I recently read an article about buzzwords, with a focus on “big data”. I began considering how buzzwords enter the lexicon and how we can communicate concepts and big ideas more clearly. Is it possible to communicate complex and wide ranging ideas in just a few words?
I am laughing I write this post. Just this morning, over breakfast, my daughter said something about not liking a book she was reading. I asked her what about the book she didn’t like and she responded, “It’s dumb”. We have an ongoing conversation which goes something like this.
Me: “What do you mean by dumb?”
Her: “Just dumb, Dad.”
Me: “I don’t get, “dumb”, can you help me understand exactly what you mean?”
I am then rewarded with and explanation of, “dumb”, in a specific context. I have this dialogue with my teenage daughter because I want her to be able to clearly verbalize her thoughts and ideas to others.
My initial reaction, to seeing “big data” described as an overused buzzword, was that “big data” is simple way to convey a very complex set of ideas. My reaction led me to consider how “dumb” I really am.
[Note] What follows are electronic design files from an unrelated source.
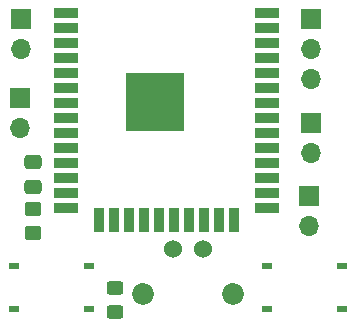
<source format=gts>
G04 #@! TF.GenerationSoftware,KiCad,Pcbnew,6.0.4-6f826c9f35~116~ubuntu20.04.1*
G04 #@! TF.CreationDate,2022-03-23T14:40:53-04:00*
G04 #@! TF.ProjectId,ESP32 Sensing,45535033-3220-4536-956e-73696e672e6b,rev?*
G04 #@! TF.SameCoordinates,Original*
G04 #@! TF.FileFunction,Soldermask,Top*
G04 #@! TF.FilePolarity,Negative*
%FSLAX46Y46*%
G04 Gerber Fmt 4.6, Leading zero omitted, Abs format (unit mm)*
G04 Created by KiCad (PCBNEW 6.0.4-6f826c9f35~116~ubuntu20.04.1) date 2022-03-23 14:40:53*
%MOMM*%
%LPD*%
G01*
G04 APERTURE LIST*
G04 Aperture macros list*
%AMRoundRect*
0 Rectangle with rounded corners*
0 $1 Rounding radius*
0 $2 $3 $4 $5 $6 $7 $8 $9 X,Y pos of 4 corners*
0 Add a 4 corners polygon primitive as box body*
4,1,4,$2,$3,$4,$5,$6,$7,$8,$9,$2,$3,0*
0 Add four circle primitives for the rounded corners*
1,1,$1+$1,$2,$3*
1,1,$1+$1,$4,$5*
1,1,$1+$1,$6,$7*
1,1,$1+$1,$8,$9*
0 Add four rect primitives between the rounded corners*
20,1,$1+$1,$2,$3,$4,$5,0*
20,1,$1+$1,$4,$5,$6,$7,0*
20,1,$1+$1,$6,$7,$8,$9,0*
20,1,$1+$1,$8,$9,$2,$3,0*%
G04 Aperture macros list end*
%ADD10R,1.700000X1.700000*%
%ADD11O,1.700000X1.700000*%
%ADD12R,0.952500X0.558800*%
%ADD13R,2.000000X0.900000*%
%ADD14R,0.900000X2.000000*%
%ADD15R,5.000000X5.000000*%
%ADD16RoundRect,0.250000X-0.450000X0.350000X-0.450000X-0.350000X0.450000X-0.350000X0.450000X0.350000X0*%
%ADD17RoundRect,0.250000X0.450000X-0.325000X0.450000X0.325000X-0.450000X0.325000X-0.450000X-0.325000X0*%
%ADD18C,1.524000*%
%ADD19C,1.850000*%
%ADD20RoundRect,0.250000X0.475000X-0.337500X0.475000X0.337500X-0.475000X0.337500X-0.475000X-0.337500X0*%
G04 APERTURE END LIST*
D10*
X119239515Y-104601318D03*
D11*
X119239515Y-107141318D03*
D10*
X143700520Y-112925392D03*
D11*
X143700520Y-115465392D03*
D12*
X146445634Y-122526537D03*
X140082934Y-122526537D03*
X146445634Y-118818137D03*
X140082934Y-118818137D03*
D10*
X143817774Y-97982584D03*
D11*
X143817774Y-100522584D03*
X143817774Y-103062584D03*
D10*
X119276904Y-97925948D03*
D11*
X119276904Y-100465948D03*
D13*
X123105480Y-97442839D03*
X123105480Y-98712839D03*
X123105480Y-99982839D03*
X123105480Y-101252839D03*
X123105480Y-102522839D03*
X123105480Y-103792839D03*
X123105480Y-105062839D03*
X123105480Y-106332839D03*
X123105480Y-107602839D03*
X123105480Y-108872839D03*
X123105480Y-110142839D03*
X123105480Y-111412839D03*
X123105480Y-112682839D03*
X123105480Y-113952839D03*
D14*
X125890480Y-114952839D03*
X127160480Y-114952839D03*
X128430480Y-114952839D03*
X129700480Y-114952839D03*
X130970480Y-114952839D03*
X132240480Y-114952839D03*
X133510480Y-114952839D03*
X134780480Y-114952839D03*
X136050480Y-114952839D03*
X137320480Y-114952839D03*
D13*
X140105480Y-113952839D03*
X140105480Y-112682839D03*
X140105480Y-111412839D03*
X140105480Y-110142839D03*
X140105480Y-108872839D03*
X140105480Y-107602839D03*
X140105480Y-106332839D03*
X140105480Y-105062839D03*
X140105480Y-103792839D03*
X140105480Y-102522839D03*
X140105480Y-101252839D03*
X140105480Y-99982839D03*
X140105480Y-98712839D03*
X140105480Y-97442839D03*
D15*
X130605480Y-104942839D03*
D10*
X143852139Y-106714365D03*
D11*
X143852139Y-109254365D03*
D16*
X120315510Y-114035132D03*
X120315510Y-116035132D03*
D17*
X127241392Y-122788089D03*
X127241392Y-120738089D03*
D12*
X118698442Y-122531005D03*
X125061142Y-122531005D03*
X125061142Y-118822605D03*
X118698442Y-118822605D03*
D18*
X132190868Y-117404053D03*
X134730868Y-117404053D03*
D19*
X129650868Y-121214053D03*
X137270868Y-121214053D03*
D20*
X120298802Y-112146356D03*
X120298802Y-110071356D03*
M02*

</source>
When we hear terms like “big data” or “dumb” we immediately make assumptions about meaning of those words, regardless of what the actual intention behind the words might be.
What is “big data”? Wikipedia says that “big data” is a collection of data sets so large and complex that it becomes difficult to process using on-hand database management tools.” When I hear “big data” my definition goes well beyond the size of the data set, into the technology capabilities that are currently and will soon be available to rapidly store, process and analyze unimaginable amounts of information.
To me “big data” represents an enormous, barely tapped, repository of information, that, when combined with the right people and tools can be leveraged to generate insights into behaviors that have never before been available. The ability to analyze and correlate terabytes, petabytes, soon exabytes of data will impact every aspect of our lives from how much we pay for insurance to how much attention one gets walking through airport security. The economic and social implications of “big data” are staggering. Does the term, “big data”, encompass the enormity of the idea of “big data?
What is your definition of “big data”? Please share your thoughts.